> [TEXTO FORNECIDO]
···
Com frequência, citam que “a poesia é um estado de espírito” ou “um estado de graça”, condição particular em que o “eu” está em comunhão com o mundo. Condição em que a pessoa sente ou está consciente de algo misterioso, desassossegador e esplêndido ao mesmo tempo. Isso é caso para se concordar. Entretanto, uma coisa é reconhecer esse fato e outra, mais complexa, é traduzir e significar esse fato.
Analisando mais de perto, detenho-me, armada de indagações sem fim: Qual é o verdadeiro significado da poesia em minha psique? Como me aproximar de sua essência, impregnada em minha individualidade, dançando no lugar que representa meu ser e estar? Como alcançar a frondosidade excessiva de seus ramos secretos através do cosmo? Como dissecar seu tecido etéreo? Como prendê-la em seu estado incorpóreo, em seu denominado “real do espírito”?
···
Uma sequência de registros
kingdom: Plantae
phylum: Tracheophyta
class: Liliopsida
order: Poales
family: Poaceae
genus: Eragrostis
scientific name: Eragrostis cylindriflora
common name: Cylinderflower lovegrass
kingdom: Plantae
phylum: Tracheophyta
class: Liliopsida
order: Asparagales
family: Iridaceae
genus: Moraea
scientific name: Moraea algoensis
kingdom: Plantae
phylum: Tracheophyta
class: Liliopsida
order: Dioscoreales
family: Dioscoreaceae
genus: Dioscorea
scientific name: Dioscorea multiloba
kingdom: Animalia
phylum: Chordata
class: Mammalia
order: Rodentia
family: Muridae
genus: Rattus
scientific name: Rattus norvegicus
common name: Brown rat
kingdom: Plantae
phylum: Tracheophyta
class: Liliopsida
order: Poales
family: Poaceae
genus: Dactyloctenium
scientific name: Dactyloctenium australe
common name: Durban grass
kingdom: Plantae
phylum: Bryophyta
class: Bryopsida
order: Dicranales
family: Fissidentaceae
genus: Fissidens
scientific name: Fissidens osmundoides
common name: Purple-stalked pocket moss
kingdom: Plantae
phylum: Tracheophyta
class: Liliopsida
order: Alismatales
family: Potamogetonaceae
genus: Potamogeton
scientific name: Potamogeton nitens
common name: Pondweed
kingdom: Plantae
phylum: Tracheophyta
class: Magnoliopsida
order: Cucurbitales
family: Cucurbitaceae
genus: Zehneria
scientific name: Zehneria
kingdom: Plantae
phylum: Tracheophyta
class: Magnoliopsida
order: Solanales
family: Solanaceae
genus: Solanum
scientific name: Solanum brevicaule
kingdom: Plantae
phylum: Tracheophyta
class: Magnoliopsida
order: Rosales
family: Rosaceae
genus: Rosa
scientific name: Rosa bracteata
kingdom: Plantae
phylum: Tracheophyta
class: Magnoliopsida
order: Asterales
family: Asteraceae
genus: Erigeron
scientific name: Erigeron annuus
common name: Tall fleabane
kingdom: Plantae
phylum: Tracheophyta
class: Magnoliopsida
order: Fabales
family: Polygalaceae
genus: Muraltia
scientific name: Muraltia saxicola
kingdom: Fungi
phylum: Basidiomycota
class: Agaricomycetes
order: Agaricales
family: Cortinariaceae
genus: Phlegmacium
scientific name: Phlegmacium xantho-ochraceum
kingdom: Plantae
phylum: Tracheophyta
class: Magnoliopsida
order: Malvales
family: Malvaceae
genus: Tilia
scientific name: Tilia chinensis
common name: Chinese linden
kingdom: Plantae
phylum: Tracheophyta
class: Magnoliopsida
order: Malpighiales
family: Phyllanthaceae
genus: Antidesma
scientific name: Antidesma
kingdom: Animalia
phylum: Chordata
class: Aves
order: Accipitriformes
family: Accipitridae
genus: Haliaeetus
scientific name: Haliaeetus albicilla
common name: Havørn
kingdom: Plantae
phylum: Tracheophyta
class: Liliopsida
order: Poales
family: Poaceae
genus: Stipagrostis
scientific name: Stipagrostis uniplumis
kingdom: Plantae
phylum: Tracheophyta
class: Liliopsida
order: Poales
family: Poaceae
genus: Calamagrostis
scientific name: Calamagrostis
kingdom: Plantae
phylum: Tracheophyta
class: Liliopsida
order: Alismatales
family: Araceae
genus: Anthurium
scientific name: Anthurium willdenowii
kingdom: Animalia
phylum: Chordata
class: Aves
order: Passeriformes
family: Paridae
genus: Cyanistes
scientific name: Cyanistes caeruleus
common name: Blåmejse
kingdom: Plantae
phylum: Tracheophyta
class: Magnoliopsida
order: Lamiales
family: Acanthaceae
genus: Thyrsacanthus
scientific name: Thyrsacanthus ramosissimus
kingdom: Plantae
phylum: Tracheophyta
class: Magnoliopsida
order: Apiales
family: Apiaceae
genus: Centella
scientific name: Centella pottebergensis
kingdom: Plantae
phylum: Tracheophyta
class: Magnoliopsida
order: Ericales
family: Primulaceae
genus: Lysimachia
···
> [LISTA DE EXERCÍCIOS]
- 1) Nos registros, altere "common name" para "nome comum" nas linhas entre a que contém "order: Rosales" e a que contém "common name: Havørn", inclusive, e reproduza apenas essas linhas, com todo o restante inalterado.
- 2) Prossiga com o texto sobre o significado da poesia a partir do ponto em que ele termina.

> [RESPOSTAS DO EXERCÍCIO]
- 1)
order: Rosales
family: Rosaceae
genus: Rosa
scientific name: Rosa bracteata
kingdom: Plantae
phylum: Tracheophyta
class: Magnoliopsida
order: Asterales
family: Asteraceae
genus: Erigeron
scientific name: Erigeron annuus
nome comum: Tall fleabane
kingdom: Plantae
phylum: Tracheophyta
class: Magnoliopsida
order: Fabales
family: Polygalaceae
genus: Muraltia
scientific name: Muraltia saxicola
kingdom: Fungi
phylum: Basidiomycota
class: Agaricomycetes
order: Agaricales
family: Cortinariaceae
genus: Phlegmacium
scientific name: Phlegmacium xantho-ochraceum
kingdom: Plantae
phylum: Tracheophyta
class: Magnoliopsida
order: Malvales
family: Malvaceae
genus: Tilia
scientific name: Tilia chinensis
nome comum: Chinese linden
kingdom: Plantae
phylum: Tracheophyta
class: Magnoliopsida
order: Malpighiales
family: Phyllanthaceae
genus: Antidesma
scientific name: Antidesma
kingdom: Animalia
phylum: Chordata
class: Aves
order: Accipitriformes
family: Accipitridae
genus: Haliaeetus
scientific name: Haliaeetus albicilla
nome comum: Havørn

- 2)
E tudo isso, questionado sobre o sentimento da poesia e vivido na mais profunda interioridade, fazem-me recorrer a certas artimanhas que talvez possam tornar mais precisa a explicação. Para tanto, de algum modo, coloco-me dentro de uma fantasia, dentro de uma metáfora. Tratam-se de imagens oferecidas particularmente por uma palavra que venho associando à poesia desde algum tempo. Essa palavra é AVATAR. Tem origem do sânscrito (avatara), significando “descida” do céu à terra. No francês (avatar), filosoficamente diz respeito à reencarnação de um deus e, finalmente, pode ter o sentido de transformação, transfiguração, metamorfose. Todos esses significados imprimem o caráter extraordinário da poesia conforme a percebo, principalmente dentro das regalias da metamorfose. O sentido da palavra esclarece de modo particular um jeito de sentir.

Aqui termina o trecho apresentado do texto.